The Bank of Japan is examining holding an emergency meeting early next week to ease monetary policy as the strong yen threatens the country's fragile economic recovery, a source familiar with the matter said.
The most likely option is for the central bank to expand its fund-supply tool put in place in December last year, under which it offers up to 20 trillion yen ($234 billion) in three-month loans to banks at 0.1 percent, the source told Reuters.
Another possibility is for the BoJ to increase its outright government bond purchases from the current 21.6 trillion yen per year, although this is less likely due to strong opposition from some within the BoJ.
The date of the emergency meeting is yet to be decided and there is still a chance the BoJ may opt to wait until its regular policy-setting meeting on September 6-7 to loosen policy, the source familiar with the central bank's thinking said. The source declined to be named due to the sensitivity of the matter.

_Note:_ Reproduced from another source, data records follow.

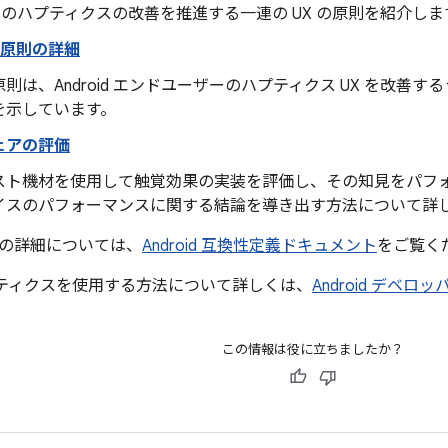
id でのハプティクスの改善を推進する一連の UX の原則を紹介しま
計原則の詳細
則は、Android エンドユーザーのハプティクス UX を改善
を示しています。
ェアの評価
スト機材を使用して触覚効果の実装を評価し、その知見をパフォ
イスのパフォーマンスに関する結論を導き出す方法について詳
の詳細については、
Android 互換性定義ドキュメント
をご覧く
でハプティクスを使用する方法について詳しくは、
Android デベロ
この情報は役に立ちましたか？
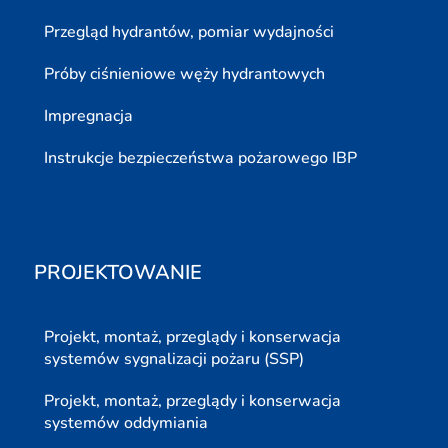
Przegląd hydrantów, pomiar wydajności
Próby ciśnieniowe węży hydrantowych
Impregnacja
Instrukcje bezpieczeństwa pożarowego IBP
PROJEKTOWANIE
Projekt, montaż, przeglądy i konserwacja
systemów sygnalizacji pożaru (SSP)
Projekt, montaż, przeglądy i konserwacja
systemów oddymiania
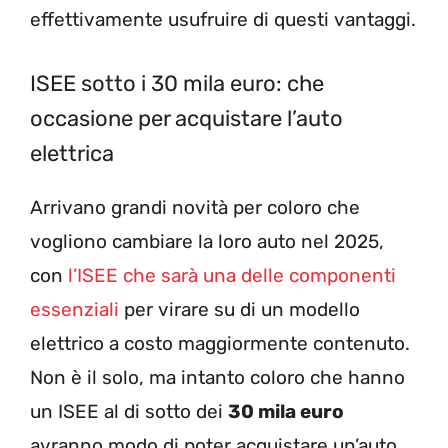
effettivamente usufruire di questi vantaggi.
ISEE sotto i 30 mila euro: che
occasione per acquistare l’auto
elettrica
Arrivano grandi novità per coloro che
vogliono cambiare la loro auto nel 2025,
con
l’ISEE che sarà una delle componenti
essenziali
per virare su di un modello
elettrico a costo maggiormente contenuto.
Non è il solo, ma intanto coloro che hanno
un ISEE al di sotto dei
30 mila euro
avranno modo di poter acquistare un’auto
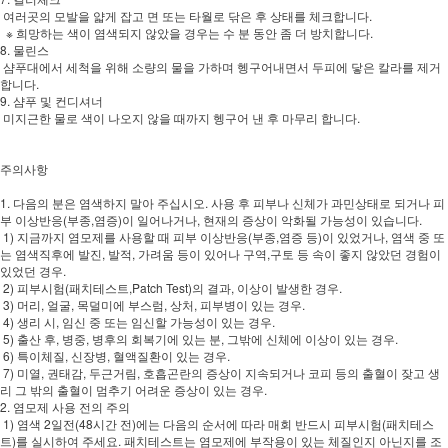
여러곳의 모발을 얇게 잡고 면 또는 타월로 닦은 후 상태를 체크합니다.
※ 희망하는 색이 염색되지 않았을 경우는 수 분 동안 좀 더 방치합니다.
8. 물린스
샴푸대에서 세척을 위해 소량의 물을 가하며 헹구어내면서 두피에 닿은 칼라를 제거
합니다.
9. 샴푸 및 컨디셔너
미지근한 물로 색이 나오지 않을 때까지 헹구어 낸 후 마무리 합니다.
주의사항
1. 다음의 분은 염색하지 말아 주십시오. 사용 후 피부나 신체가 과민상태로 되거나 피
부 이상반응(부종,염증)이 일어나거나, 현재의 증상이 악화될 가능성이 있습니다.
1) 지금까지 염모제를 사용할 때 피부 이상반응(부종,염증 등)이 있었거나, 염색 중 또
는 염색직후에 발진, 발적, 가려움 등이 있어나 구역,구토 등 속이 좋지 않았던 경험이
있었던 경우.
2) 피부시험(패치테스트,Patch Test)의 결과, 이상이 발생한 경우.
3) 머리, 얼굴, 목덜미에 부스럼, 상처, 피부병이 있는 경우.
4) 생리 시, 임신 중 또는 임신할 가능성이 있는 경우.
5) 출산 후, 병중, 병후의 회복기에 있는 분, 그밖에 신체에 이상이 있는 경우.
6) 특이체질, 신장병, 혈액질환이 있는 경우.
7) 미열, 권태감, 두근거림, 호흡곤란의 증상이 지속되거나 코피 등의 출혈이 잦고 생
리 그 밖의 출혈이 멈추기 어려운 증상이 있는 경우.
2. 염모제 사용 전의 주의
1) 염색 2일전(48시간 전)에는 다음의 순서에 따라 매회 반드시 피부시험(패치테스
트)를 실시하여 주세요. 패치테스트는 염모제에 부작용이 있는 체질인지 아닌지를 조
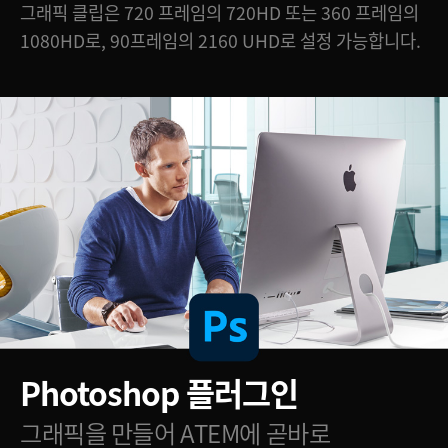
그래픽 클립은 720 프레임의 720HD 또는 360 프레임의
1080HD로, 90프레임의 2160 UHD로 설정 가능합니다.
Photoshop 플러그인
그래픽을 만들어
ATEM에
곧바로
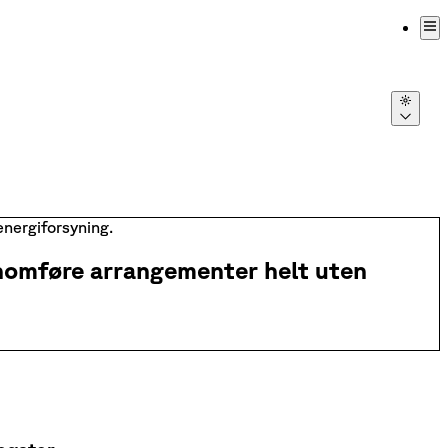
Velg t
energiforsyning.
nnomføre arrangementer helt uten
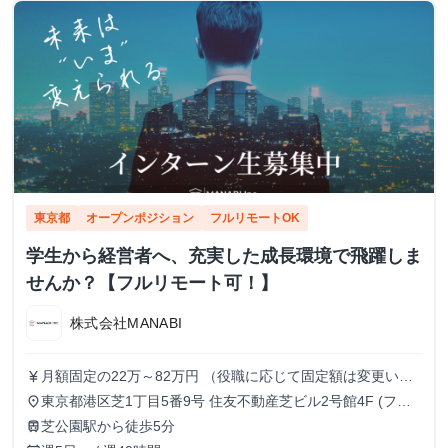
東京都
オープンポジション
フルリモートOK
学生から経営者へ、充実した成長環境で飛躍しま
せんか？【フルリモート可！】
株式会社MANABI
月額固定の22万～82万円 （役職に応じて固定額は変更いた
currency_yen
します）
東京都港区芝1丁目5番9号 住友不動産芝ビル2号館4F (フル
place
リモート/出勤は自由です)
芝公園駅から徒歩5分
train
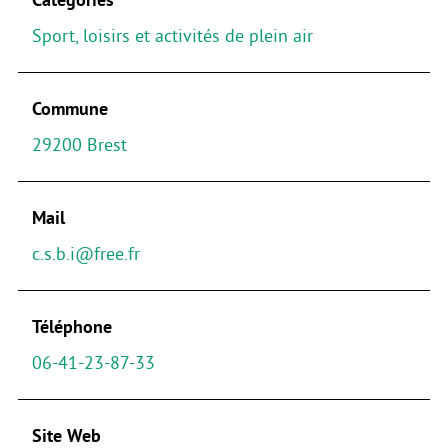
Sport, loisirs et activités de plein air
Commune
29200 Brest
Mail
c.s.b.i@free.fr
Téléphone
06-41-23-87-33
Site Web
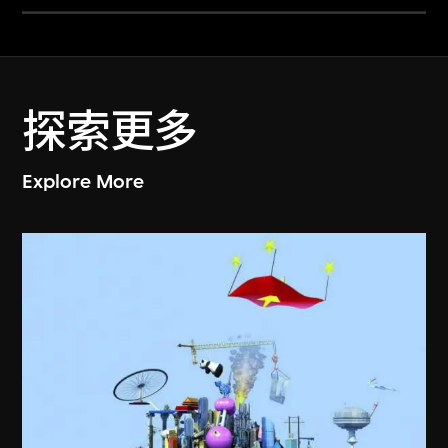
探索更多
Explore More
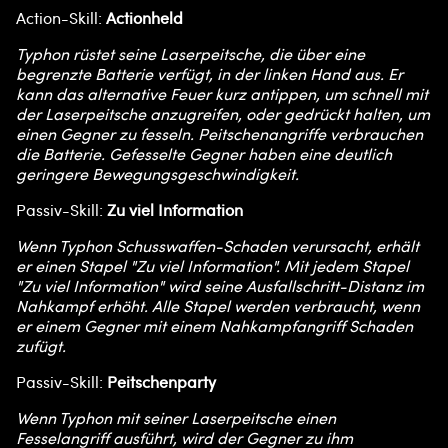
Action-Skill:
Actionheld
Typhon rüstet seine Laserpeitsche, die über eine
begrenzte Batterie verfügt, in der linken Hand aus. Er
kann das alternative Feuer kurz antippen, um schnell mit
der Laserpeitsche anzugreifen, oder gedrückt halten, um
einen Gegner zu fesseln. Peitschenangriffe verbrauchen
die Batterie. Gefesselte Gegner haben eine deutlich
geringere Bewegungsgeschwindigkeit.
Passiv-Skill:
Zu viel Information
Wenn Typhon Schusswaffen-Schaden verursacht, erhält
er einen Stapel "Zu viel Information". Mit jedem Stapel
"Zu viel Information" wird seine Ausfallschritt-Distanz im
Nahkampf erhöht. Alle Stapel werden verbraucht, wenn
er einem Gegner mit einem Nahkampfangriff Schaden
zufügt.
Passiv-Skill:
Peitschenparty
Wenn Typhon mit seiner Laserpeitsche einen
Fesselangriff ausführt, wird der Gegner zu ihm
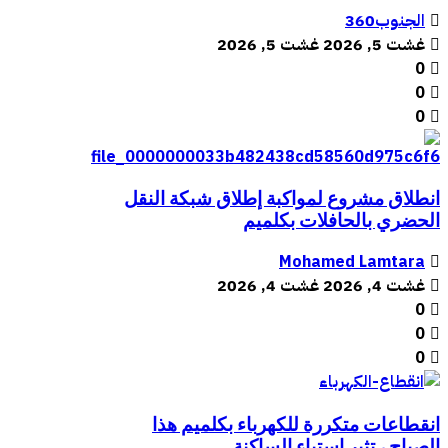
الجنوب360
غشت 5, 2026
غشت 5, 2026
0
0
0
انطلاق مشروع لمواكبة إطلاق شبكة النقل
الحضري بالحافلات بكلميم
Mohamed Lamtara
غشت 4, 2026
غشت 4, 2026
0
0
0
انقطاعات متكررة للكهرباء بكلميم هذا
الصباح ، تثير استياء الساكنة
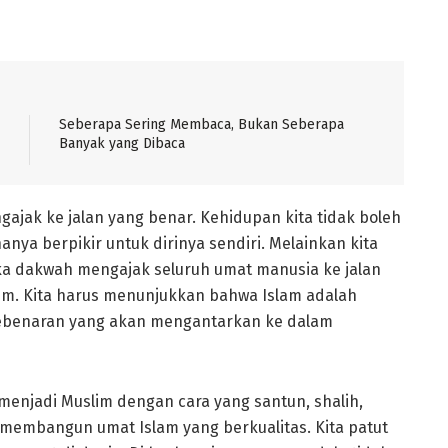
Seberapa Sering Membaca, Bukan Seberapa
Banyak yang Dibaca
gajak ke jalan yang benar. Kehidupan kita tidak boleh
anya berpikir untuk dirinya sendiri. Melainkan kita
a dakwah mengajak seluruh umat manusia ke jalan
lim. Kita harus menunjukkan bahwa Islam adalah
ebenaran yang akan mengantarkan ke dalam
 menjadi Muslim dengan cara yang santun, shalih,
 membangun umat Islam yang berkualitas. Kita patut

But an emergency meeting may be held as early as Tuesday, when BoJ Governor Masaaki Shirakawa is back in Tokyo after his visit to the United States for a central bankers' meeting in Jackson Hole, Wyoming.
Japanese policymakers have tried to talk down the yen and signalled their readiness to intervene in the currency market after the yen hit a 15-year high against the dollar on Tuesday, threatening to derail the economy's export-led recovery.
The BoJ has been considering easing policy and has been lining up its options, but had initially hoped to wait until the September rate review for clearer evidence of the damage the strong yen was inflicting on business sentiment.
But recent sharp yen gains and stock price falls, as well as mounting government pressure, alarmed some in the BoJ enough to ponder an immediate policy response. The government, which is expected to outline its economic stimulus measures next Tuesday, has heightened pressure on the central bank to do its part to support growth.
Prime Minister Naoto Kan said on Friday he hoped to meet Shirakawa as soon as possible after the governor's return from the United States, and request for a "flexible" monetary policy response to the strong yen.
The BoJ is expected to examine expanding the size of its fixed-rate fund supply programme to 30 trillion yen from the current 20 trillion yen, or extend the duration of cheap loans to banks to six months from three months.
Such a step could push down interbank lending rates and indirectly weaken the yen, although the impact would likely be limited and short-lived with money market rates already very low. The move would therefore be more of a token gesture to show that the central bank was doing what it could to support the economy.